The fall virtual roundtables are being overseen by Theatre Alliance Ambassador Kandace Crystal of Trinity Theatre Co. Held on the second Monday of every month, they will be moderated by non-biased staff from the National Conflict Resolution Center and will be available to the public. The first, at 5:30 p.m. Sept. 12, will reintroduce the Theatre Alliance under the Performing Arts League banner to the community. On Oct 12, a discussion on diversity and inclusion with a focus on the Black community will be led by Ron Christopher Jones of San Diego Musical Theatre and Yolanda Marie Franklin of Common Ground Theatre. On Nov. 9, a discussion on intimacy and sexual misconduct will be led by Amber Robinson of American History Theater and Matt Fitzgerald of Patio Playhouse. And on Dec. 14, a discussion on diversity and inclusion with a focus on the Latinx community, will be led by Bill Virchis of Teatro Máscara Mágica.
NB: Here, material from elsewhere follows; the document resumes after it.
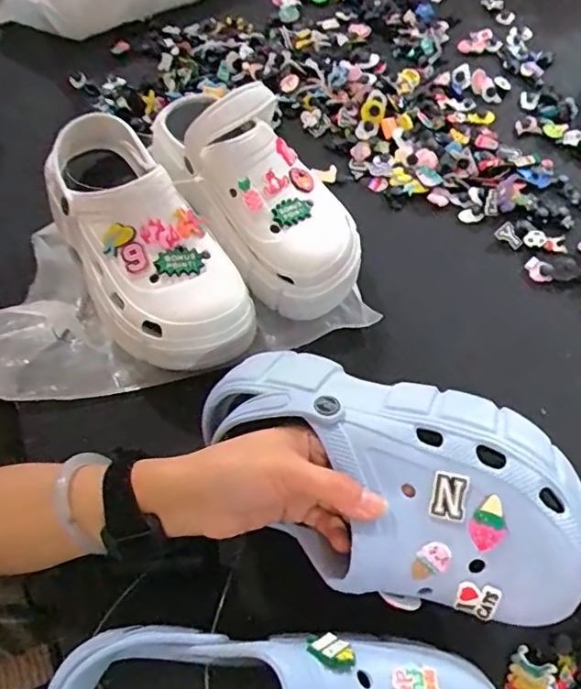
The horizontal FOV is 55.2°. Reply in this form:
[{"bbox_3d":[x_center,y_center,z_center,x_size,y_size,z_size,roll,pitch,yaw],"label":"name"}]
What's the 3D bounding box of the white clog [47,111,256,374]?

“This has a lot to do with the issues theater is seeing nationwide about how to bring diversity on stage,” Crystal said at Monday’s board meeting. “But we wanted to take it a step further to say that leadership here was committed to hearing out the community in accountability and affecting change in the future.”

Still to come is a mentorship program that will build close partnerships between small and large theaters. It will be led by Kimberly King of the diversity-minded Teenage Youth Performing Arts Theatre Co. Clausen said this program grew out of member discussions that small community theaters are too intimidated to contact big theaters like the Old Globe or La Jolla Playhouse for help.

“People who need outreach can learn how to do it. It’s creating this collaborative environment more than I’ve ever seen in this community,” Clausen said. “We’re making sure the conversations we want to happen are happening broadly.”

Johnson said he doesn’t think the Theatre Alliance could have happened if not for the pandemic, which idled theaters and led them to reach out to one another, and BLM, which was a long-overdue reckoning for the theater community at large.

“If not for COVID and BLM, we wouldn’t have the emotional buy-in that we do right now,” Johnson said. “Our greatest asset is our energy. These organizations have died out before because of apathy. But I think everyone in the room knows they’re doing something special. We’re coming together in a bad time for theater, but when it comes back, it will be a very different San Diego theater community.”

For now, all information about the Theatre Alliance can be found at sdpal.org/theatre-alliance.